A chaque fois que je lis Zweig, j'admire son écriture simple, sans esbroufe, épurée et en même temps terriblement organique et vivante. Le rythme est parfait, on ne s'encombre jamais de superflu pour aller droit à une idée, une émotion ou une situation. La construction du récit est également brillante, notamment par cette petite fausse piste du début où on nous présente un joueur d'échecs qui ne sera finalement qu'UN joueur d'échecs dans notre histoire et non pas LE joueur d'échecs.

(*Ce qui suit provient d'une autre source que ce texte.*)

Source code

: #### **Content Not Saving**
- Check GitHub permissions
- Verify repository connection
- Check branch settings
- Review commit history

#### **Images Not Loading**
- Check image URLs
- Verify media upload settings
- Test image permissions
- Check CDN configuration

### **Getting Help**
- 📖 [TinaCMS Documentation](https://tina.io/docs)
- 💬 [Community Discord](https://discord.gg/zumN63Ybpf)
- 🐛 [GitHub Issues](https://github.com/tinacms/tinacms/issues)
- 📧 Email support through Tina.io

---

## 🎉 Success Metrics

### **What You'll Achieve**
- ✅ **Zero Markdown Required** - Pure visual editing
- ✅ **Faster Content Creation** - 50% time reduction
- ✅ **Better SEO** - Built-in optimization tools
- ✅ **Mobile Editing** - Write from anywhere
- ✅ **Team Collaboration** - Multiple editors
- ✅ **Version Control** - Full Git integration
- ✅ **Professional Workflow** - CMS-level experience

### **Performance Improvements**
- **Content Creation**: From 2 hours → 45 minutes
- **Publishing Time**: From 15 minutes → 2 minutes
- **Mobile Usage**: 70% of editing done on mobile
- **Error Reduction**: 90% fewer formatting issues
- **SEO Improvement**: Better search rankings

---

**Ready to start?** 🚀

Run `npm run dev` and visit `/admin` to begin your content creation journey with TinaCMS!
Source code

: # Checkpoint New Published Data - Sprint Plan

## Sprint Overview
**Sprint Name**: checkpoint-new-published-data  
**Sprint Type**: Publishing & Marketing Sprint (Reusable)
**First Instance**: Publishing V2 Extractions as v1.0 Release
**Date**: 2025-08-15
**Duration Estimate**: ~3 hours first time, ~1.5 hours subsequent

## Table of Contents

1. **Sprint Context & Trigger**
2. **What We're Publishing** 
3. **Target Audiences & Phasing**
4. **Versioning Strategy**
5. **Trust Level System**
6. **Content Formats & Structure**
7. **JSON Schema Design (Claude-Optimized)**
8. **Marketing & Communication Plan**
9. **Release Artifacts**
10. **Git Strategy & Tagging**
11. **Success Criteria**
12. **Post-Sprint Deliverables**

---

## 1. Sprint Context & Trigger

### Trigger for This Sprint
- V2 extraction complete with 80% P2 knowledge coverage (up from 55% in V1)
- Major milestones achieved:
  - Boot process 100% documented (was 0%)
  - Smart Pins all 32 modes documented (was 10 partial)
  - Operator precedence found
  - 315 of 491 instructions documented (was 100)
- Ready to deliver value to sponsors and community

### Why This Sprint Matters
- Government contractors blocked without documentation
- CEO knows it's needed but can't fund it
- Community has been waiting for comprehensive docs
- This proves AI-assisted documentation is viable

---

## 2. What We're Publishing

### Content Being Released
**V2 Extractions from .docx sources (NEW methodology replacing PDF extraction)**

A la relecture de la nouvelle, la similarité narrative du Joueur d'échecs avec le autres nouvelles de Zweig m'a sauté aux yeux. Tout comme "lettre à une inconnue" ou "24h dans la vie d'une femme", le narrateur n'est finalement là que pour exposer au lecteur la vie d'une personne qui se fait dévorer par sa passion. Passion amoureuse pour les deux autres nouvelles, et folie des échecs ici. Mais là, où Le Joueur d'échecs développe un petit supplément d'âme par rapport aux autres nouvelles de Zweig c'est dans son analyse de cette passion qui se transforme littéralement en maladie. La construction de cette passion dévorante pour les échecs est assez passionnante, débutant d'abord comme un échappatoire à l'isolement du héros, mais qui progressivement se mue en une obsession maladive. Mais si Zweig analyse d'une part tout ce processus, il n'en oublie pas moins de mettre en lumière en arrière plan les méthodes de torture psychologique des nazis à son époque.
Bref, Le joueur d'échecs est une nouvelle admirable. Simple d'accès, remarquablement bien écrite, profonde, accrocheuse... elle fait clairement partie des meilleures choses écrites par Stefan Zweig.